Rewrite the text in the data below, replacing every occurrence of "Архивные листы" with "Архивные документы" and leaving everything else unchanged. Leave the pictures out of your answer.

══ Data extract ══

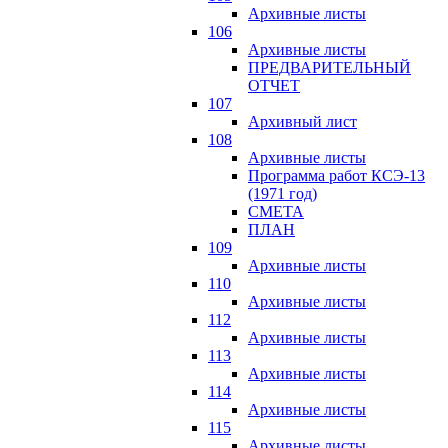
Архивные листы
106
Архивные листы
ПРЕДВАРИТЕЛЬНЫЙ
ОТЧЕТ
107
Архивный лист
108
Архивные листы
Программа работ КСЭ-13
(1971 год)
СМЕTA
ПЛАН
109
Архивные листы
110
Архивные листы
112
Архивные листы
113
Архивные листы
114
Архивные листы
115
Архивные листы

═══

• **Solution to the problem**
Архивные документы
106
Архивные документы
ПРЕДВАРИТЕЛЬНЫЙ
ОТЧЕТ
107
Архивный лист
108
Архивные документы
Программа работ КСЭ-13
(1971 год)
СМЕTA
ПЛАН
109
Архивные документы
110
Архивные документы
112
Архивные документы
113
Архивные документы
114
Архивные документы
115
Архивные документы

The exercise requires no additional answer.